## EXERCICES À TRAITER:
• a. D'après l'extrait à lire, quelle était la date de fermeture de l'APE initiale pour le poste de chef d'équipe LP-03 à Kitchener ?
• b. Reprenez l'extrait à lire depuis « 43        Le plaignant » jusqu'à « pas en litige. », en changeant « Commission » en « Direction ».
• c. Relevez tous les numéros placés en tête des paragraphes de la décision dans l'extrait à lire.

## EXTRAIT À LIRE:
<<<<

43        Le plaignant a soulevé que la Loi prévoit des pouvoirs séparés et distincts en ce qui concerne l’embauche d’une personne et la création des qualifications essentielles pour le travail à accomplir. Plus particulièrement, le paragraphe 30(1) et l’alinéa 30(2)a) prévoient ce qui suit :

30(1) Les nominations – internes ou externes – à la fonction publique faites par la Commission sont fondées sur le mérite et sont indépendantes de toute influence politique.

(2) Une nomination est fondée sur le mérite lorsque les conditions suivantes sont réunies :

a) selon la Commission, la personne à nommer possède les qualifications essentielles […]établies par l’administrateur général pour le travail à accomplir;

44        Les faits pertinents à cette allégation ne sont pas en litige.

45        L’APE initiale pour le poste de chef d’équipe LP-03, à Kitchener, a été affichée au début de 2015, et la date de fermeture était le 2 mars 2015. L’APE mentionnait les qualifications essentielles suivantes :

[…]

Expérience

  • Expérience appreciable [sic]* de la direction d’une équipe spécialisée en matière de contentieux des affaires criminelles qui gère des dossiers parfois mal définis et complexes, ou de l’exercice d’un leadership à cet égard.

>>>>

## DONNÉES FOURNIES:

<<<<

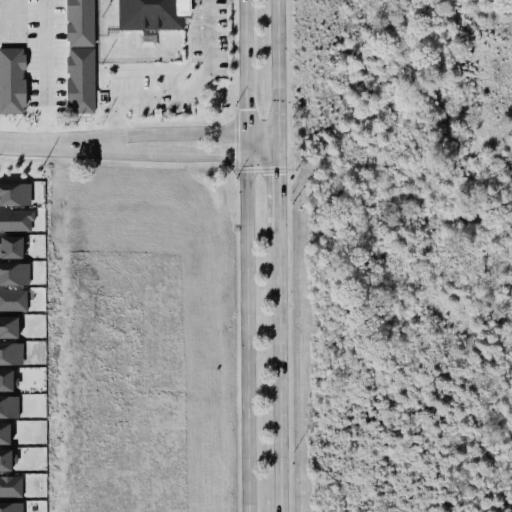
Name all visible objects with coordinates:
road: (194, 2)
building: (150, 12)
parking lot: (220, 12)
building: (152, 14)
building: (80, 23)
road: (139, 27)
parking lot: (195, 33)
building: (145, 35)
parking lot: (221, 53)
road: (179, 70)
road: (38, 71)
road: (274, 71)
building: (12, 80)
building: (80, 80)
parking lot: (166, 81)
parking lot: (129, 83)
road: (184, 91)
parking lot: (174, 107)
parking lot: (144, 108)
traffic signals: (246, 109)
road: (181, 131)
road: (42, 143)
road: (182, 154)
traffic signals: (230, 154)
traffic signals: (277, 176)
road: (277, 188)
building: (15, 193)
building: (16, 220)
road: (221, 240)
building: (11, 246)
road: (245, 255)
building: (14, 273)
building: (13, 300)
building: (9, 326)
building: (11, 353)
road: (277, 373)
building: (6, 379)
building: (9, 406)
building: (5, 433)
building: (5, 459)
building: (11, 486)
building: (11, 507)
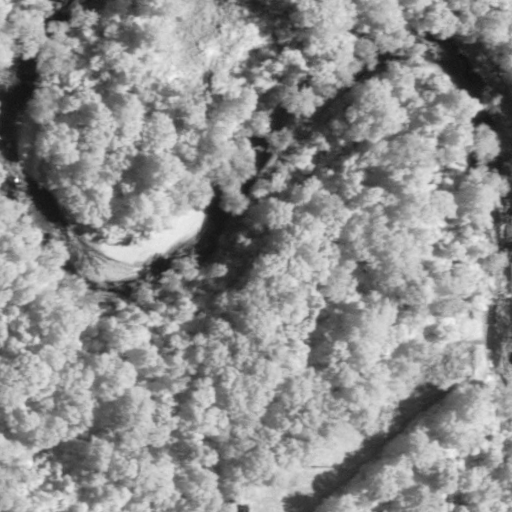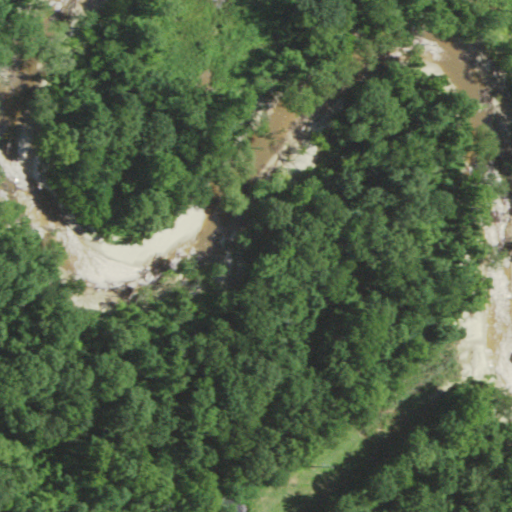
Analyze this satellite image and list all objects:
river: (257, 170)
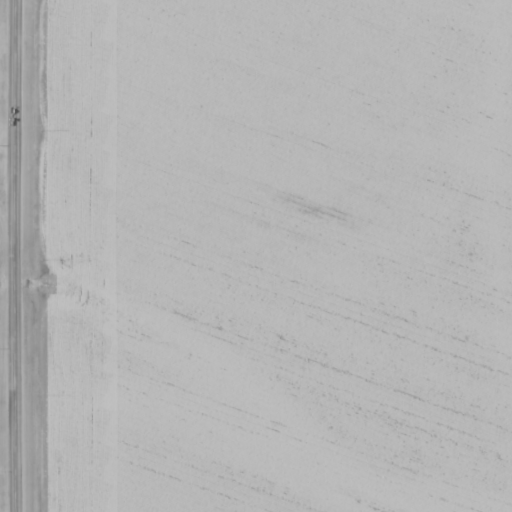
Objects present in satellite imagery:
road: (16, 255)
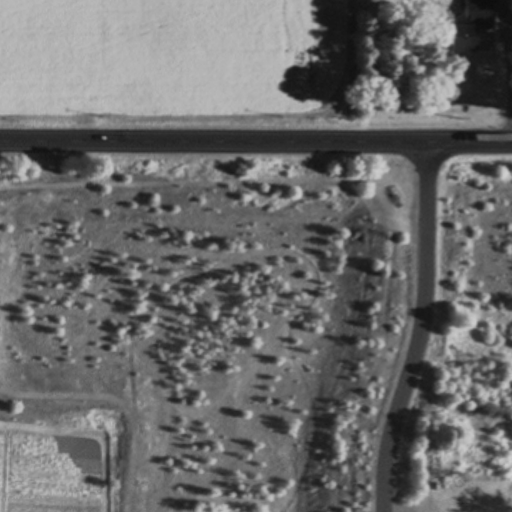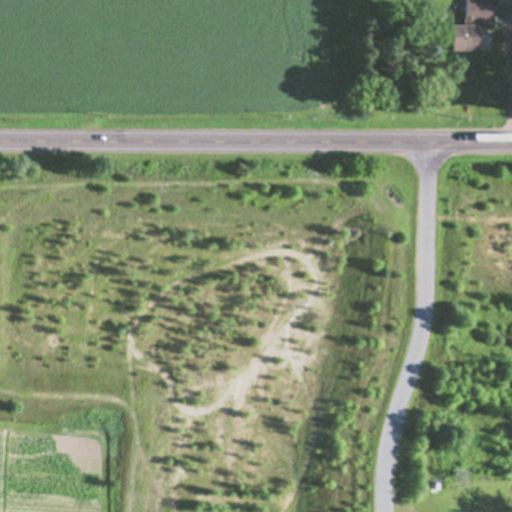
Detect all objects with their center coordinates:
building: (473, 26)
crop: (178, 66)
road: (255, 137)
road: (419, 327)
crop: (56, 464)
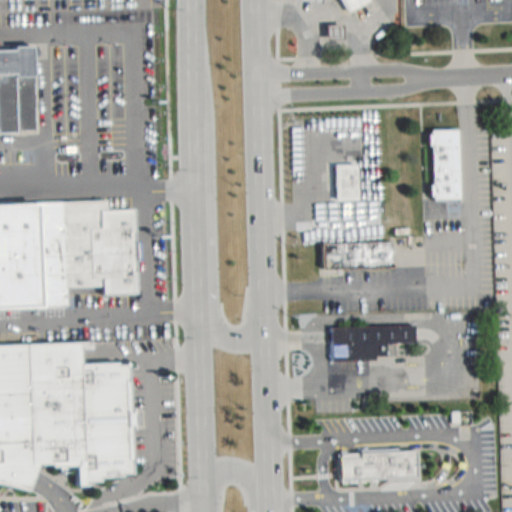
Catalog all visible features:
road: (143, 0)
road: (58, 1)
road: (100, 1)
building: (303, 1)
building: (305, 1)
road: (14, 2)
building: (347, 4)
building: (349, 4)
road: (460, 5)
road: (334, 9)
road: (190, 12)
road: (332, 17)
road: (434, 17)
road: (302, 22)
road: (463, 27)
road: (65, 29)
road: (277, 29)
road: (359, 30)
building: (327, 32)
road: (277, 69)
road: (467, 75)
road: (423, 77)
road: (360, 79)
road: (277, 82)
building: (15, 87)
road: (278, 94)
building: (14, 101)
road: (133, 103)
road: (87, 105)
road: (44, 106)
road: (23, 139)
road: (173, 156)
road: (184, 156)
building: (438, 164)
road: (191, 166)
road: (509, 167)
road: (68, 182)
building: (340, 182)
road: (139, 185)
road: (168, 189)
road: (260, 244)
road: (145, 250)
building: (59, 251)
building: (66, 253)
road: (172, 255)
building: (350, 257)
road: (467, 282)
road: (283, 307)
road: (180, 308)
road: (82, 314)
road: (223, 335)
building: (360, 341)
road: (86, 356)
road: (185, 357)
road: (319, 365)
road: (199, 409)
building: (60, 410)
building: (62, 413)
road: (152, 441)
road: (470, 462)
building: (357, 466)
road: (237, 467)
road: (39, 482)
road: (269, 500)
road: (152, 501)
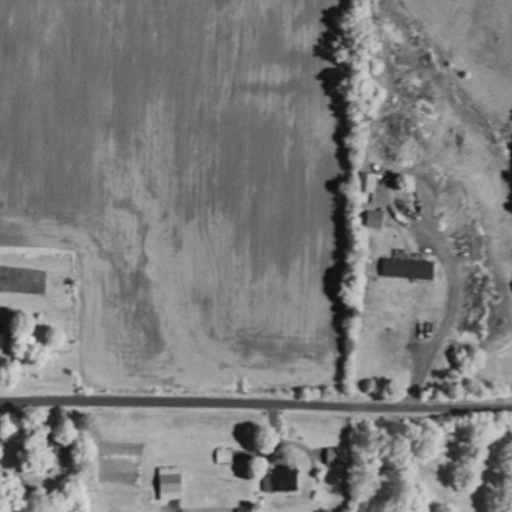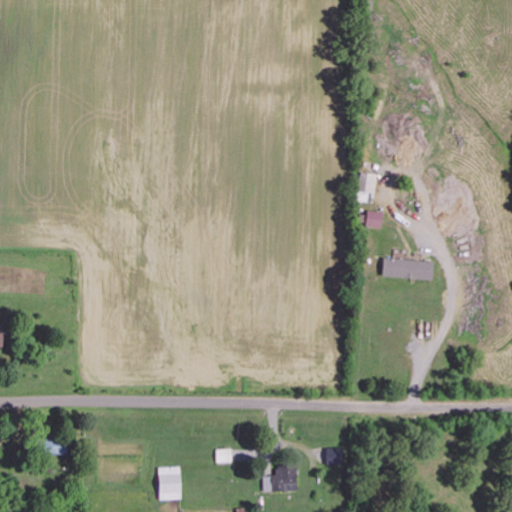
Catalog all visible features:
building: (370, 182)
building: (377, 219)
building: (408, 269)
building: (3, 336)
road: (256, 404)
building: (225, 455)
building: (283, 479)
building: (172, 483)
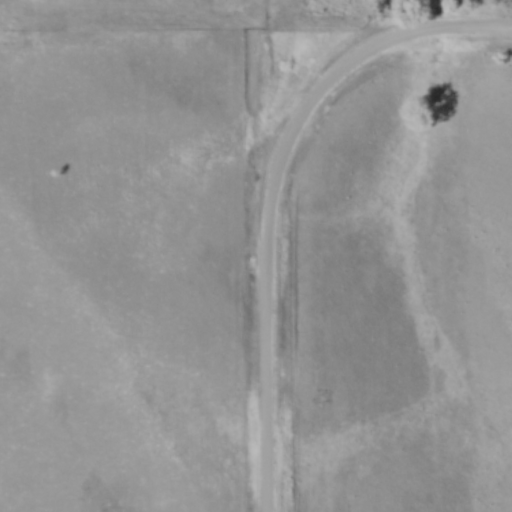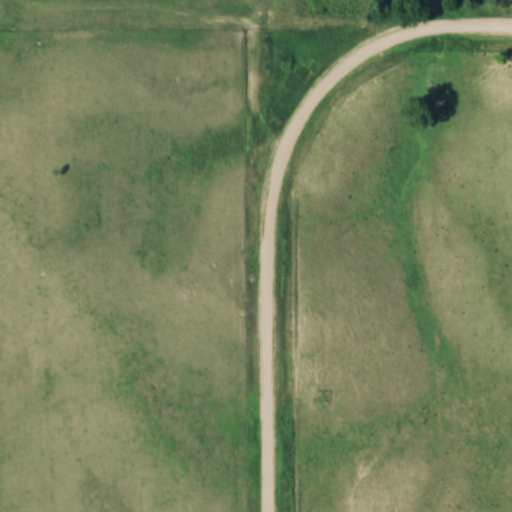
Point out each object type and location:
road: (464, 31)
road: (269, 239)
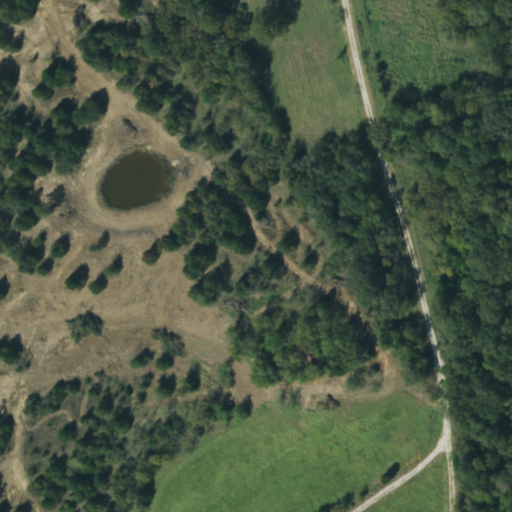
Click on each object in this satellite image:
road: (371, 109)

>>>>

## RÉPONSES:
• a. Le 2 mars 2015.

• b.
43        Le plaignant a soulevé que la Loi prévoit des pouvoirs séparés et distincts en ce qui concerne l’embauche d’une personne et la création des qualifications essentielles pour le travail à accomplir. Plus particulièrement, le paragraphe 30(1) et l’alinéa 30(2)a) prévoient ce qui suit :

30(1) Les nominations – internes ou externes – à la fonction publique faites par la Direction sont fondées sur le mérite et sont indépendantes de toute influence politique.

(2) Une nomination est fondée sur le mérite lorsque les conditions suivantes sont réunies :

a) selon la Direction, la personne à nommer possède les qualifications essentielles […]établies par l’administrateur général pour le travail à accomplir;

44        Les faits pertinents à cette allégation ne sont pas en litige.

• c. 43, 44, 45